Het verband tussen de uitspraak van het Grondwettelijk Hof en de arresten van het Europees Hof van Justitie is duidelijk: het recht loopt achter op de socio-economische realiteit als het over de pensioenleeftijd gaat.

Bron: Leergang Pensioenrecht 2010-2011, nieuwsbrief nr. 2

Aftrekbaarheid aanvullend pensioen en de 80%-grens

Tussen een onderneming en wijlen haar gedelegeerd bestuurder werd er een onderhands ‘pensioencontract’ afgesloten. Dit voorzag in de toekenning vanaf de beëindiging van zijn mandaat, van een maandelijks pensioen. Na het overlijden van de man, werden de pensioenbedragen aan zijn weduwe uitgekeerd. De fiscale administratie heeft het verschil tussen het aan de weduwe toegekende brutopensioen en het maximumbedrag van de geïndexeerde renten bij toepassing van artikel 59 WIB92 als niet aftrekbare pensioenen en pensioenbijdragen verworpen.

Krachtens artikel 59, eerste lid, WIB92 bepaald de voorwaarden waaronder werkgeversbijdragen voor aanvullende verzekering tegen ouderdom en vroegtijdige dood als beroepskosten worden aangemerkt. Zo moeten ze definitief worden gestort aan een in België gevestigde verzekeringsonderneming of instelling voor sociale voorzieningen en zijn pensioenen, renten of als zodanig geldende toelagen slechts als beroepskosten aftrekbaar in zover ze niet meer bedragen dan hetgeen door storting van bijdragen als bedoeld in artikel 59 WIB92, zou zijn verkregen. De voormelde aftrekbeperking houdt in dat de pensioenen enz. slechts aftrekbaar zijn in de mate dat de wettelijke en extrawettelijke toekenningen naar aanleiding van de pensionering uitgedrukt in jaarlijkse renten, waarvan een indexering is toegelaten, niet meer bedragen dan 80% van de laatste normale bruto jaarbezoldiging (artikel 34 KB/WIB ’92) en worden berekend naar de normale duur van een beroepswerkzaamheid (artikel 34 KB/WIB ’92).

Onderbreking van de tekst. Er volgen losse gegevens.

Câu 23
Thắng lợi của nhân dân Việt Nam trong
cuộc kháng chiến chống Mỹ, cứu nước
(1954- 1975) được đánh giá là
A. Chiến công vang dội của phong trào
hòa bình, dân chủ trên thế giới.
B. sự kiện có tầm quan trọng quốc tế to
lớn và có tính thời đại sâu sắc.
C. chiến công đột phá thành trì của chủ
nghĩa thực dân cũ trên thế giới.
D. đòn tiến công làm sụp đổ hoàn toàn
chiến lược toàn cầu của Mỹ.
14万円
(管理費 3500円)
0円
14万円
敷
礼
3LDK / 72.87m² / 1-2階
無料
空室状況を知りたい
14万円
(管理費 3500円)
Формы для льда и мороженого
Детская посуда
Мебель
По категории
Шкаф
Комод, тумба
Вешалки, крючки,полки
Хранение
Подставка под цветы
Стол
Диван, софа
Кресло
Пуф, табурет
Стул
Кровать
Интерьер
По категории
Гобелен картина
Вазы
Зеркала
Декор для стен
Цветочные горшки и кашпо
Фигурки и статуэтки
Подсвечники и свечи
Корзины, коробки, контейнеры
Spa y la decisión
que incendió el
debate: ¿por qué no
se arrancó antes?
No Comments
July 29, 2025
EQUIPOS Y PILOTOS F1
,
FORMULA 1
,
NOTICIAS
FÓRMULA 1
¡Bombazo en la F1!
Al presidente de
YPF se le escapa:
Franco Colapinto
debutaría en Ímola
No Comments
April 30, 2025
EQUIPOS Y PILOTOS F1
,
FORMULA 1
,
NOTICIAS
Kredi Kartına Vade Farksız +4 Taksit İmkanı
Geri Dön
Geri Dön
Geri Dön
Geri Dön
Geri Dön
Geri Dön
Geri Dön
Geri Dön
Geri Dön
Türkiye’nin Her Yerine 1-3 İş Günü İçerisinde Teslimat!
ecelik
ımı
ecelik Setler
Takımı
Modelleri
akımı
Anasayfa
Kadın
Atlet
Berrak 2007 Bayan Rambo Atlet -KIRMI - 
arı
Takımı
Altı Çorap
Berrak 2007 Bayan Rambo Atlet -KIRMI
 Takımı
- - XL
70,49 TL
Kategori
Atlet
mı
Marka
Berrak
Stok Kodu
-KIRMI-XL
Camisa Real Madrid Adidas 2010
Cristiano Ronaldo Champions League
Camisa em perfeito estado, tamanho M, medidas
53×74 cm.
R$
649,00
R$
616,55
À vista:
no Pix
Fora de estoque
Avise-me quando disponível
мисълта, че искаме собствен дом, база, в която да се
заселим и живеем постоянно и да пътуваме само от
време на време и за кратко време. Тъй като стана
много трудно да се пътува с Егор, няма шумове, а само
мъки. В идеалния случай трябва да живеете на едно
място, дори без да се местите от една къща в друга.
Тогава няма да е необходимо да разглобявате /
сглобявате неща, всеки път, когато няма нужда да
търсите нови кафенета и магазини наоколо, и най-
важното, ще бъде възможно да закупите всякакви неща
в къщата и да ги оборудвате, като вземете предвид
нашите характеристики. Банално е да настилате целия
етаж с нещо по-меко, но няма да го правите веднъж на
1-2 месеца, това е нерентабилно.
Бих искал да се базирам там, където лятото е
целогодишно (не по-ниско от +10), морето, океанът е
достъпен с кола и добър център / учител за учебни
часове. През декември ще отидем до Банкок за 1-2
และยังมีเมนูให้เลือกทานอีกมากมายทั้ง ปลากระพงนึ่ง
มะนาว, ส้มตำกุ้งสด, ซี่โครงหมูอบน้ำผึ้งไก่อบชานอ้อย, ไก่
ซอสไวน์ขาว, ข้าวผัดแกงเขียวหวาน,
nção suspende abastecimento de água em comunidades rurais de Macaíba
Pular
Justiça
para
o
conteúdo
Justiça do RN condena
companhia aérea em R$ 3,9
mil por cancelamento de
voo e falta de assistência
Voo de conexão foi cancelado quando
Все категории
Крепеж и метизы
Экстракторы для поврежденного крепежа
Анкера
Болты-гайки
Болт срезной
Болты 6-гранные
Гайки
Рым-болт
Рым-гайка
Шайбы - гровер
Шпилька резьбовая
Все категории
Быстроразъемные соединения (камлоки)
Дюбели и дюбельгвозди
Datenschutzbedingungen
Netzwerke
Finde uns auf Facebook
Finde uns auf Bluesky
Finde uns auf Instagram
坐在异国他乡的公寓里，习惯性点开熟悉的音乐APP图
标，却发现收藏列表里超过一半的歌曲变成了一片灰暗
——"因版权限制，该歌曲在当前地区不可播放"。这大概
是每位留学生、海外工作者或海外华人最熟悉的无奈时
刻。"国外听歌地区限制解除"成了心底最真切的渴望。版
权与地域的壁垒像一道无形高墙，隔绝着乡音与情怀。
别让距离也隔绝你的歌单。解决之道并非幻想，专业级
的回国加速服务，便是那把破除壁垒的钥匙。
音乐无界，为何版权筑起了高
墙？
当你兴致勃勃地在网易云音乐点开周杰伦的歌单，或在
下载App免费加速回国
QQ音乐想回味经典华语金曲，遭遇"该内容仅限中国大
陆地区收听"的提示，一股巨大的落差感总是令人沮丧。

Het Hof van Beroep stelt vast dat de fiscale administratie niet betwist dat de in artikel 59 WIB92 gestelde beperking tot 80% in principe eveneens van toepassing is met betrekking tot de pensioenen die door een onderneming aan de rechtverkrijgenden van gewezen personeelsleden worden toegekend. Er dient eerst onderzocht te worden of de aftrekbeperking wel degelijk correct en in overeenstemming met artikel 59 WIB92 werd en wordt toegepast. Uit geen enkel stuk van het administratief dossier blijkt dat dit wettigheidtoezicht door de administratie werd uitgevoerd. Het behoort dat partijen hieromtrent standpunt zouden innemen en alle stukken, die dergelijk wettigheidtoezicht zouden moeten toelaten uit te voeren, zouden overleggen. Het Hof van Beroep heropent de debatten teneinde partijen toe te laten conclusies op te stellen omtrent de toepassing va de aftrekbeperking tot 80%.

Antwerpen, 18 mei 2010, Fiscalnet 29 september 2010.